= Direction =
Write out every text line in the rows below word for word, and leave out the pictures.

= Dataset =

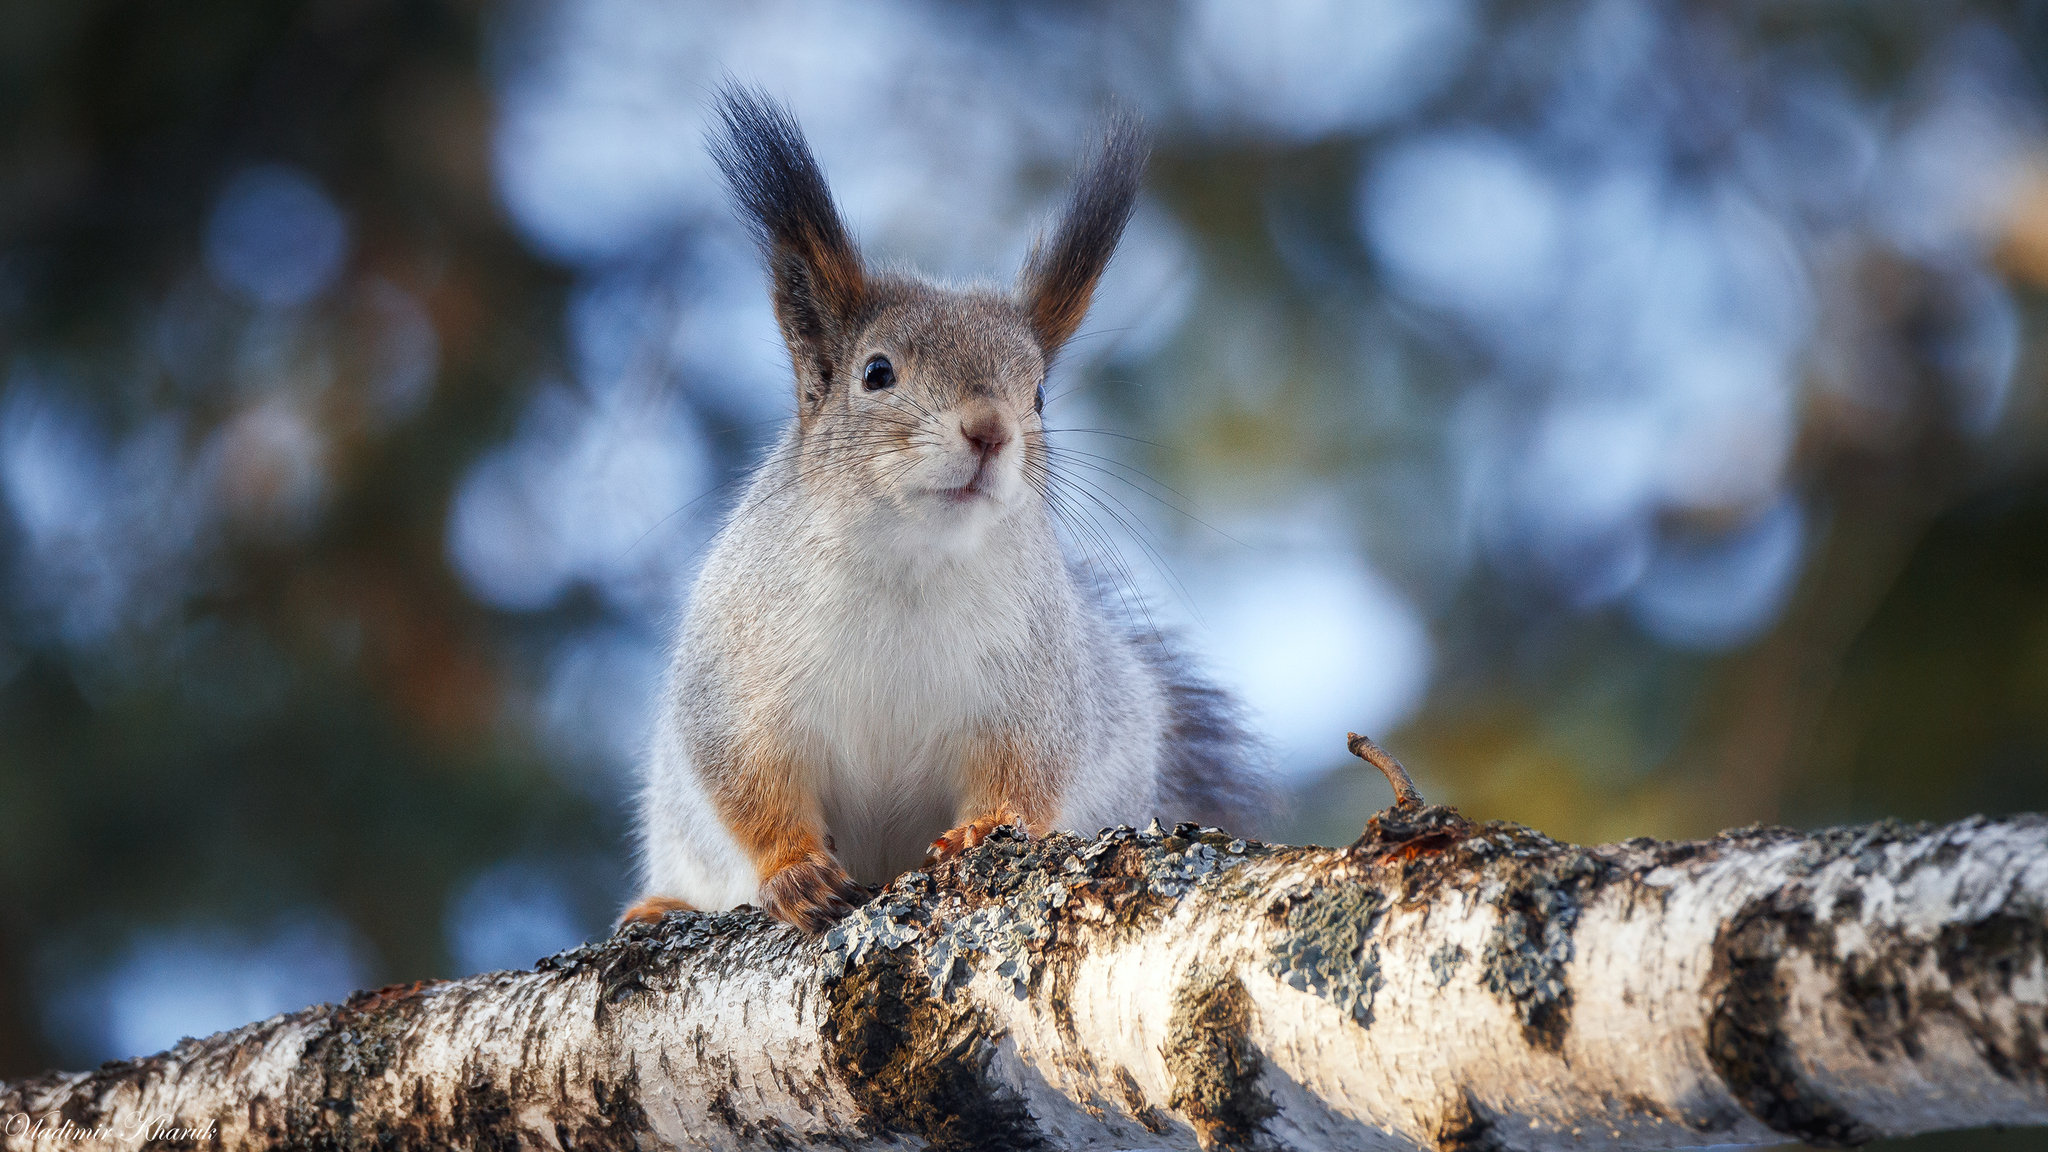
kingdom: Animalia
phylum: Chordata
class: Mammalia
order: Rodentia
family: Sciuridae
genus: Sciurus
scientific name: Sciurus vulgaris
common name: Eurasian red squirrel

= Solution to the exercise =
kingdom: Animalia
phylum: Chordata
class: Mammalia
order: Rodentia
family: Sciuridae
genus: Sciurus
scientific name: Sciurus vulgaris
common name: Eurasian red squirrel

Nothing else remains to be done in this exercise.